April 2010: Ideas to change the world
Australian author Christos Tsiolkas, in his preface to a new edition of Robin Boyd’s The Australian Ugliness, said such books reminded us that, no this isn’t the best of all worlds. We can, we must, do much better.
How can we change the world?
In the film Evan Almighty, when God asks this of Evan, Evan responds, “One single act of random kindness at a time.”
Some Christian leaders think if we all actually did this — randomly gave some money, donated some time — it would change the world. Others are more strategic.
Tony Campolo and Gordon Aeschliman offer ideas from the simplest acts of kindness to more complex works of mercy in their book, Everybody Wants to Change the World.
They have suggestions from working with the poor to assisting the elderly; helping immigrants assimilate to supporting the sick; showing compassion to people in prison to caring for the environment.
Another who thinks we can wage a war on complacency and change the world with “revolutionary compassion” is Vince Antonucci, author of Guerrilla Lovers (BakerBooks, US$14.99). See www.guerillalovers.com.
Other advice, following Romans 12:12 (Be joyful in hope, patient in affliction, faithful in prayer), might be to keep praying until change occurs. Subscribe to weekly prayer updates from Micah Challenge International.
But don’t dawdle.
People are lonely, hungry, sick, struggling to make ends meet, bitter, depressed, imprisoned and dying.
For most people in the world’s poor communities, a dominant concern is access to clean water.
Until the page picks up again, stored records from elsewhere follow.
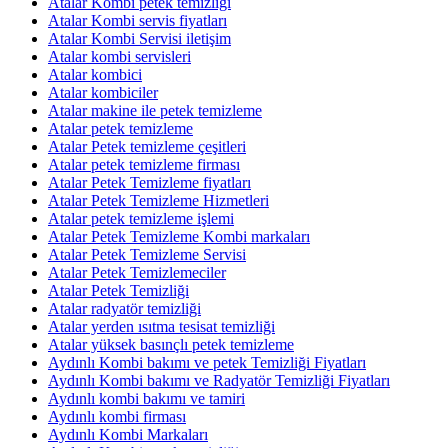
Atalar Kombi petek temizliği
Atalar Kombi servis fiyatları
Atalar Kombi Servisi iletişim
Atalar kombi servisleri
Atalar kombici
Atalar kombiciler
Atalar makine ile petek temizleme
Atalar petek temizleme
Atalar Petek temizleme çeşitleri
Atalar petek temizleme firması
Atalar Petek Temizleme fiyatları
Atalar Petek Temizleme Hizmetleri
Atalar petek temizleme işlemi
Atalar Petek Temizleme Kombi markaları
Atalar Petek Temizleme Servisi
Atalar Petek Temizlemeciler
Atalar Petek Temizliği
Atalar radyatör temizliği
Atalar yerden ısıtma tesisat temizliği
Atalar yüksek basınçlı petek temizleme
Aydınlı Kombi bakımı ve petek Temizliği Fiyatları
Aydınlı Kombi bakımı ve Radyatör Temizliği Fiyatları
Aydınlı kombi bakımı ve tamiri
Aydınlı kombi firması
Aydınlı Kombi Markaları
Then there is malnutrition, disease control, the education of women, the risks of pollution and vulnerability to natural hazards.
Competition for water and coming to terms with aridity is also focusing Australian minds — along with economic crises, peak oil, species extinction (though not of the over-abundant human species) and rapid climate change.
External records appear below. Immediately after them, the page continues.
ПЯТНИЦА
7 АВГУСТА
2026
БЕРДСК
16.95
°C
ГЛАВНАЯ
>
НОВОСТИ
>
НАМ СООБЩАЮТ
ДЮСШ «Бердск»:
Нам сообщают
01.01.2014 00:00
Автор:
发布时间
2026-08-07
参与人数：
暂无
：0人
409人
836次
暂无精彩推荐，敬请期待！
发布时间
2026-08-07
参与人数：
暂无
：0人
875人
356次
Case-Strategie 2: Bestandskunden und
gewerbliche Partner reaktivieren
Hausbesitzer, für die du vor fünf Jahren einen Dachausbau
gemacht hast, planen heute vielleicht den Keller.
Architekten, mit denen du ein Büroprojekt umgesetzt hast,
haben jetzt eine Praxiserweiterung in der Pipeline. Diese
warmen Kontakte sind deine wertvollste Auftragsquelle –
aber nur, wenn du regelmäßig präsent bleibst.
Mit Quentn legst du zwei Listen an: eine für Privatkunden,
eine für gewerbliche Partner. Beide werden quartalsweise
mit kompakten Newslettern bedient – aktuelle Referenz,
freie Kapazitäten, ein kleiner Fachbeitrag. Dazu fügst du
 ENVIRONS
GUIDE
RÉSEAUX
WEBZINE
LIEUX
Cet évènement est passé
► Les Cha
“The future is not a place,” says Patrick Tucker of the World Futurist Society. “It changes every day as we add to it and subtract from it with our actions, which is why it doesn’t actually exist. It’s a phantom we continue to pursue.”
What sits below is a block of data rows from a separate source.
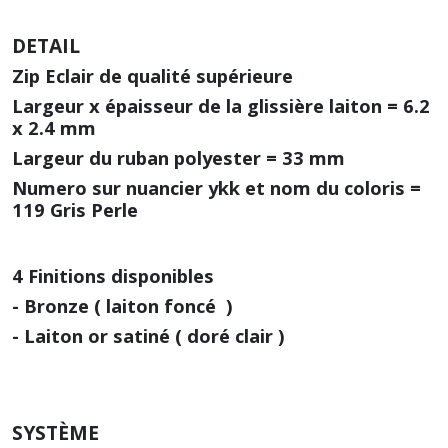
DETAIL
Zip Eclair de qualité supérieure
Largeur x épaisseur de la glissière laiton = 6.2
x 2.4 mm
Largeur du ruban polyester = 33 mm
Numero sur nuancier ykk et nom du coloris =
119 Gris Perle
4 Finitions disponibles
- Bronze ( laiton
foncé )
- Laiton or satiné ( doré clair )
SYSTÈME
Stories in this month’s Insights tell of people who are pursuing a better future. But we can’t leave it to them.
Vince Antonucci thinks one reason Christians aren’t good guerrilla lovers is accountability: we know what is required but … well, you know. Even if, as Uniting Church President Al Macrae says, delivery of Jesus was the world-transforming idea par excellence, sometimes we aren’t sure, we don’t have the opportunity, but, mostly, we choose not to take up the challenge.
Whether by prayer, love, kindness, generosity, revolutionary risk or simple obedience, one idea that could change the world is admitting that no, this isn’t the best of all possible worlds. We can, we must, do much better.